Edge detection, and the more complex task of feature identification, are readily handled by CNNs in Deep Learning systems. By identifying features, CNNs are capable of classifying photos and making other types of predictions. This leads to the important question of whether the CNN can be applied to Computer Vision tasks.
(Example of Edge Detection applied on a license plate)
Deep Learning for Computer Vision
Without doubt, feature identification and image classification are important tools for gaining understanding about the contents of a photograph. As such, the CNN is a valuable tool available for use by Computer Vision systems. But what about context? Is the car getting closer to you, or is it moving further way? Without considering a series of pictures and their temporal relationship, there is no way to know with certainty. In Computer Vision, more insight with respect to the events is necessary.
The second aforementioned Deep Learning framework is the RNN. The CNN is good for image processing, whereas the RNN is good for exploiting temporal information to determine context. An RNN contains a feedback loop mechanism that essentially acts as an internal memory. Named the Long Short-Term Memory (LSTM), this functionality is able to discover many types of relationships including those that are only clear when considering context. These systems are frequently used for predicting the next word in an autocomplete task, where the correct choice is dependent on something that occurred at an earlier point in the sentence.

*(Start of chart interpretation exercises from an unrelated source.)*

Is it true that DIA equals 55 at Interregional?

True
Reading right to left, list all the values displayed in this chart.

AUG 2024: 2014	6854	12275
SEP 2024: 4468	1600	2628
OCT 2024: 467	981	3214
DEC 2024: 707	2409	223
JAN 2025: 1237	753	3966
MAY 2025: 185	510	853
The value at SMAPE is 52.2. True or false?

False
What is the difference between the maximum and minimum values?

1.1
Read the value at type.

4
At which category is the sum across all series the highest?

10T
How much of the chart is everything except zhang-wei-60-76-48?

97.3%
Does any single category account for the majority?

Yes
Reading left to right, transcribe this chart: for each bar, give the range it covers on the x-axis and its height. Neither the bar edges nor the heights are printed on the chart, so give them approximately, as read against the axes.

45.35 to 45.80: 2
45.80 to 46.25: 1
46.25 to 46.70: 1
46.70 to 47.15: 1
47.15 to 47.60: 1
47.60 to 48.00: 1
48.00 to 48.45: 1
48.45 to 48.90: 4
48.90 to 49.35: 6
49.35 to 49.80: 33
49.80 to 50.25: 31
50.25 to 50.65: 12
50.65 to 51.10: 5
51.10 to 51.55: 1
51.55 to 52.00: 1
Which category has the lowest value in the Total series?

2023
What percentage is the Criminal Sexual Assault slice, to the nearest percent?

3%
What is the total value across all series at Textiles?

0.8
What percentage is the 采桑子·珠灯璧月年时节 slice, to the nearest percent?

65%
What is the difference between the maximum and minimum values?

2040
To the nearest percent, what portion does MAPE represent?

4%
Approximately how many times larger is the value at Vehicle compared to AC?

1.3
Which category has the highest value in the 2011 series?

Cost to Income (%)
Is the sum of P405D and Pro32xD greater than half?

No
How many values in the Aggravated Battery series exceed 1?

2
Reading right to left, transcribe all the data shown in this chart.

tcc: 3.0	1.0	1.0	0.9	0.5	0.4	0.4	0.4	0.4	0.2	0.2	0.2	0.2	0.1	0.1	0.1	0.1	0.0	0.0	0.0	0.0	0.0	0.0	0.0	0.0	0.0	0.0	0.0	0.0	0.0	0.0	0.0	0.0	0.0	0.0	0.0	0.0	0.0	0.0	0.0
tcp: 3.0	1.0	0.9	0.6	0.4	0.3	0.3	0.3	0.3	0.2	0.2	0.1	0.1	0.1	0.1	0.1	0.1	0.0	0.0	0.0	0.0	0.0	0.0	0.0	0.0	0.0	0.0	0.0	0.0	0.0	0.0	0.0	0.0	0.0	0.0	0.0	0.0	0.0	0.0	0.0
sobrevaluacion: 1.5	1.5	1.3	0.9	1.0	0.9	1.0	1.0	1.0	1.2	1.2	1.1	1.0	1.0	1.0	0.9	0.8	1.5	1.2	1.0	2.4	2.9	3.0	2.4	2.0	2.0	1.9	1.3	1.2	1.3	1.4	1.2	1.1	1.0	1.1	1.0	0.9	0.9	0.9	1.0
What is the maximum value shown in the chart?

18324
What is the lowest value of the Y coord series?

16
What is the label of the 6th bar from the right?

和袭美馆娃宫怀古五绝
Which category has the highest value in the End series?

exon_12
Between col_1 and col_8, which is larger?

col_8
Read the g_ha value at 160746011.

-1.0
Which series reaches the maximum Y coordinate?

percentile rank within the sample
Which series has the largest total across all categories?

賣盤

(Example of Image Captioning)
For the case of a single digital image, one of the applications for which the RNN is applied is called Image Captioning. This is where an image is automatically given a caption based on what is in the picture, such as “Vehicle is a car” or “Driver’s door is open”. It is obvious that this level of understanding is of great benefit in Computer Vision. Moreover, the power of the LSTM can be utilized across a series of images.
Armed with a set of images, the RNN will consider both the contents of the pictures and the temporal relationship between them, as described by their accompanying timestamps. Consider now that each picture has an accurate description, and that description is placed, in-order, amongst several similar descriptions, and the result is a paragraph that describes what is happening over a period of time that has been captured in several pictures. This is a much more in-depth description, or understanding, of what is happening over the relevant time period.
In reality, hybrid CNN and RNN systems are used for more complex tasks that make use of each of these frameworks. One such hybrid system, DanQ, was created with the DeepSEA system as its foundation. DeepSEA, however, is a CNN alone, and does not include an RNN. Testing has shown that the hybrid system outperforms its predecessor because the RNN only considers the more abstract data that has been pre-filtered by the CNN, making the long-term relationships easier to discover. This, however, is implementation dependent, and at this point has rounded out the scope of this discussion.
Image Processing and Computer Vision are distinct, yet related tasks that are within the context of digital imagery. Image Processing concerns the modification of images using devices such as filters, whereas Computer Vision systems aim to understand what is happening over a period of time that has been captured by an electronic eye. Image Processing, while it has its own applications, is an important part of a Computer Vision system.
Deep Learning systems have been successfully applied to both Image Processing and Computer Vision tasks, using a variety of frameworks and hybrid implementations. With the advancement in Deep Learning algorithms and the availability of ever-increasing computing power, Computer Vision systems will undoubtedly improve. In turn, applications that range from intelligent cameras to robots will also continue to improve, finally bringing Computer Vision into the mainstream and out of the laboratory.